┌─ PROVIDED RECORDS

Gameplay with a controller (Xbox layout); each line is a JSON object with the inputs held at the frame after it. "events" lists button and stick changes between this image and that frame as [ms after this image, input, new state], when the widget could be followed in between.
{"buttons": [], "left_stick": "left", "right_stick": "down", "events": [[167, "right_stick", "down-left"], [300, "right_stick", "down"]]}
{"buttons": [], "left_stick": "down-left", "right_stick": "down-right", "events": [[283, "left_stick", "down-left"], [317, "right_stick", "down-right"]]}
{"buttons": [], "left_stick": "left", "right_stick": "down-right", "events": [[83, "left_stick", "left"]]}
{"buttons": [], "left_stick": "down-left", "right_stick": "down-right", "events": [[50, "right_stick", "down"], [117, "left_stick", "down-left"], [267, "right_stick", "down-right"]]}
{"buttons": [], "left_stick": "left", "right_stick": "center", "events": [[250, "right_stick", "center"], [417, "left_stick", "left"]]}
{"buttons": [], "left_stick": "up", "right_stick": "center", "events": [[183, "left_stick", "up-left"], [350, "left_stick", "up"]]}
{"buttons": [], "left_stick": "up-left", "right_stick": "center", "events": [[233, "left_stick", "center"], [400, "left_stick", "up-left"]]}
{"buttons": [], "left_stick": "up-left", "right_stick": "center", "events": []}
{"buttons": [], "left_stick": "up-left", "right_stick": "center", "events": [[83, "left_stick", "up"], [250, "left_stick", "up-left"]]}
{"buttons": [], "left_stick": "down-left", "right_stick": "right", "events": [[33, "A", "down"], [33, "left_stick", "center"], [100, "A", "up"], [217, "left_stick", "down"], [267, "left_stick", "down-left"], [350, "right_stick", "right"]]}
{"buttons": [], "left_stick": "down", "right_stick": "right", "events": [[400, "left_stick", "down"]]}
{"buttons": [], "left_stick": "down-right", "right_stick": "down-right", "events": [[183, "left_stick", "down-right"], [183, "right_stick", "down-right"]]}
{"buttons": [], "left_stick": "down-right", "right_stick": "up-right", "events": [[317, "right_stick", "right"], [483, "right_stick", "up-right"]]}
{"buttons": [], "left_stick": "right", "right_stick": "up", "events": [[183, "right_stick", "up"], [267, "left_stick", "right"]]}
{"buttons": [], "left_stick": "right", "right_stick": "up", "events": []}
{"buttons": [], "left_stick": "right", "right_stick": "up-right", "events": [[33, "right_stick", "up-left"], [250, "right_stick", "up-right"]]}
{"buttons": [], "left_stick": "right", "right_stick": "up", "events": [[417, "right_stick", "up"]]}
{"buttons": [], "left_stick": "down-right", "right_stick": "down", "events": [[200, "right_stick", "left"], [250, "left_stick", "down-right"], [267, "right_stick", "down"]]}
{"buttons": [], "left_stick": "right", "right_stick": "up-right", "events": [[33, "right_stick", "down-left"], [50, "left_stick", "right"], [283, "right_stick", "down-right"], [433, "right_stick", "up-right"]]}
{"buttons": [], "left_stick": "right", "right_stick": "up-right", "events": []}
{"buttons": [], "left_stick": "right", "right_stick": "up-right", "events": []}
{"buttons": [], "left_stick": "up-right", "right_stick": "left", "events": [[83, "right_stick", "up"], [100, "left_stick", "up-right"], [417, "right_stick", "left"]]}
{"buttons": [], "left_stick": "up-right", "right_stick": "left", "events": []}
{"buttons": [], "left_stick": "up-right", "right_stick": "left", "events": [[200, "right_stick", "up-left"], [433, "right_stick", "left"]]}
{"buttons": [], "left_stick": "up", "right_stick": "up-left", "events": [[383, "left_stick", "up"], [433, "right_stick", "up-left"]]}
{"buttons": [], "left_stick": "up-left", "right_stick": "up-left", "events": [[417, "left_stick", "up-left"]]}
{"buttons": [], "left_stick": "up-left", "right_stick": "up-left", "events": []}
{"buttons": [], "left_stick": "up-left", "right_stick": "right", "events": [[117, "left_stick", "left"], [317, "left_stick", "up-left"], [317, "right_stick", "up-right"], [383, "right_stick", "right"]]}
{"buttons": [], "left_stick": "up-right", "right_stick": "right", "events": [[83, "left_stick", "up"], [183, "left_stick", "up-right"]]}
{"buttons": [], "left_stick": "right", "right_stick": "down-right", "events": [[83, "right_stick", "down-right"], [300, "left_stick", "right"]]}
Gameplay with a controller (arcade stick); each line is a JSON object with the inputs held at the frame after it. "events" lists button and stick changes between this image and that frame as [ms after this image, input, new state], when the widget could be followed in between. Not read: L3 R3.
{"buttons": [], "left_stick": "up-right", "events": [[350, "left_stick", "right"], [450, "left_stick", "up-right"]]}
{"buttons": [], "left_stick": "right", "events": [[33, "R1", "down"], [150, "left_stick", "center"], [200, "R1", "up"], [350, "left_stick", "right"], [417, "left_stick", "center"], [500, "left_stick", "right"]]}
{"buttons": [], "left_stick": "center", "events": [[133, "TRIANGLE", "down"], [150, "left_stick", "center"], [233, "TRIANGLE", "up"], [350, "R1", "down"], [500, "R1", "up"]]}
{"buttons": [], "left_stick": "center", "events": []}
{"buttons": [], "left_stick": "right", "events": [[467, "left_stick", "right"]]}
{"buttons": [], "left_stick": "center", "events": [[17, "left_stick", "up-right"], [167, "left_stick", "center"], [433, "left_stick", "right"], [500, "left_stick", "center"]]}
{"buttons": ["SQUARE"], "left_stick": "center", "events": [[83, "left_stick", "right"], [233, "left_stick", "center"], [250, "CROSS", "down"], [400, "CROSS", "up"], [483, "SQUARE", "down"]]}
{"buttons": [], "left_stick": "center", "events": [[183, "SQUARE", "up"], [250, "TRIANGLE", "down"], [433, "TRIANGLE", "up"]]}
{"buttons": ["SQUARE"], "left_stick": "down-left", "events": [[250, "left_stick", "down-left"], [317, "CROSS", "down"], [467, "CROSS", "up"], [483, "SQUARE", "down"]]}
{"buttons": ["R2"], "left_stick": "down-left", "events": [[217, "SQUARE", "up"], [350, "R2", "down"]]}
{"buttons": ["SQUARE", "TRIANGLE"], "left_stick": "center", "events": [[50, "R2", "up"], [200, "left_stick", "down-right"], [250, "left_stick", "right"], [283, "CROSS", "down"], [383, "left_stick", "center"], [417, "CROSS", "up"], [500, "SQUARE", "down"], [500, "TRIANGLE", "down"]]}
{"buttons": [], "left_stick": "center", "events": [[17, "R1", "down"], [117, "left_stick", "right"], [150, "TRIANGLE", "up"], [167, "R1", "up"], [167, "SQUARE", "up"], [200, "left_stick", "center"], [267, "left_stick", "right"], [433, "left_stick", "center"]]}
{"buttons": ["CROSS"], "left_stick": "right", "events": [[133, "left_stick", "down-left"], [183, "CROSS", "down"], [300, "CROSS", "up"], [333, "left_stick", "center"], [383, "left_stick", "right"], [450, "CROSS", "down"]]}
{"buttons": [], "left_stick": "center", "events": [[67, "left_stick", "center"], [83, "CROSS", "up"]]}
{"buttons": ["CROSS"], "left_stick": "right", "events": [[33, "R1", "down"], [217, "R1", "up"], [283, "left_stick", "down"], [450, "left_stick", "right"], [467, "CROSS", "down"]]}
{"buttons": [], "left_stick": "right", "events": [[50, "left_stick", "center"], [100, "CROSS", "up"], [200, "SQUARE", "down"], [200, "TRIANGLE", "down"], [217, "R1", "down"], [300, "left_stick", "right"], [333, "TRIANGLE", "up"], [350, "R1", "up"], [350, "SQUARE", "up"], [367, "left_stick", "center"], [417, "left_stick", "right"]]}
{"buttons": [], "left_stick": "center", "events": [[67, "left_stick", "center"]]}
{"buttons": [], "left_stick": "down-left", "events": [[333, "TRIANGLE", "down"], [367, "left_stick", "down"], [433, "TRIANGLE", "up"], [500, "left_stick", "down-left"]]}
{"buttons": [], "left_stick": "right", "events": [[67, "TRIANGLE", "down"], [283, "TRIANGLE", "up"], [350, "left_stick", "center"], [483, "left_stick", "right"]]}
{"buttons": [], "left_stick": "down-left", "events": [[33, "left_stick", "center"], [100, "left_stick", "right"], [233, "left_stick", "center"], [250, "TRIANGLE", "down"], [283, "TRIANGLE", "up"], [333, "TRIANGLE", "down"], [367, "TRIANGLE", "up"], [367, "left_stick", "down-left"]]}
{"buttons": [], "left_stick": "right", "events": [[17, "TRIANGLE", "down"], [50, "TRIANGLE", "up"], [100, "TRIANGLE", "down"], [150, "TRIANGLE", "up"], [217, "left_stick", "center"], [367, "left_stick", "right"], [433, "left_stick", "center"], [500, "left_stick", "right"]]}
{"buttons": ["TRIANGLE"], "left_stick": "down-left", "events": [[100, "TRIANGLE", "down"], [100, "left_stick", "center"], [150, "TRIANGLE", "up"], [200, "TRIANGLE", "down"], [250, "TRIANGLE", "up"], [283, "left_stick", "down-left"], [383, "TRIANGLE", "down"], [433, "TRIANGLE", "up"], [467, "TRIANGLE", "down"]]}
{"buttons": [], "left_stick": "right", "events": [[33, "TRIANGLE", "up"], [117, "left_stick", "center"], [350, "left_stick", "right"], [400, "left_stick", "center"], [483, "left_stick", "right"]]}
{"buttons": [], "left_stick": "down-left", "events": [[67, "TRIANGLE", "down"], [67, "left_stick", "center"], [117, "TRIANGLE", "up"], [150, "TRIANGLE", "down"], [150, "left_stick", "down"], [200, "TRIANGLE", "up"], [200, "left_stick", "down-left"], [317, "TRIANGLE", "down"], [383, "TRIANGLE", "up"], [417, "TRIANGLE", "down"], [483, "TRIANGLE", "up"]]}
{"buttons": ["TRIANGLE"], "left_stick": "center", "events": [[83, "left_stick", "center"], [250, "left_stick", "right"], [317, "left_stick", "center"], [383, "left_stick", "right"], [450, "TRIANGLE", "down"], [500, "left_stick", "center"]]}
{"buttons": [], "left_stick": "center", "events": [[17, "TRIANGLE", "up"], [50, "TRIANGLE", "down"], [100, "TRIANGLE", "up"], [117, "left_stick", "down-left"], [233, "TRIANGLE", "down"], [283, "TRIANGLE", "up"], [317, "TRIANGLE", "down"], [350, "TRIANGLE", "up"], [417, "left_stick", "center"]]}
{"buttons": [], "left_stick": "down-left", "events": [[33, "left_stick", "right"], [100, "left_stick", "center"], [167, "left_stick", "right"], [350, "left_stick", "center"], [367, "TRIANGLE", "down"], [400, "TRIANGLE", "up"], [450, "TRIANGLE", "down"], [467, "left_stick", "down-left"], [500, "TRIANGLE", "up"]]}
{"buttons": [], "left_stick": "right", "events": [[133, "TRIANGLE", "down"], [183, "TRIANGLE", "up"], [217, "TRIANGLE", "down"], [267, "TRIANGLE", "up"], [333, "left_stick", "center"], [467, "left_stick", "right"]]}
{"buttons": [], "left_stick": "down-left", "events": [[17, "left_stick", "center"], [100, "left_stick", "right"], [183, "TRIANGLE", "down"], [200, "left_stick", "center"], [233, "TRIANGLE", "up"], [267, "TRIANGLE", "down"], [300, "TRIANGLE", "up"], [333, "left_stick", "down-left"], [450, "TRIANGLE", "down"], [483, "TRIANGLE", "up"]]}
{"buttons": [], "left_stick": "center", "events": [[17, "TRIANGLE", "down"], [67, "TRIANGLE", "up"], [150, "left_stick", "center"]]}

└─

WHAT YOU SHOULD DO
Filter the records above and copy every line that contains the word "object".

ANSWER TO THE PROBLEM
Gameplay with a controller (Xbox layout); each line is a JSON object with the inputs held at the frame after it. "events" lists button and stick changes between this image and that frame as [ms after this image, input, new state], when the widget could be followed in between.
Gameplay with a controller (arcade stick); each line is a JSON object with the inputs held at the frame after it. "events" lists button and stick changes between this image and that frame as [ms after this image, input, new state], when the widget could be followed in between. Not read: L3 R3.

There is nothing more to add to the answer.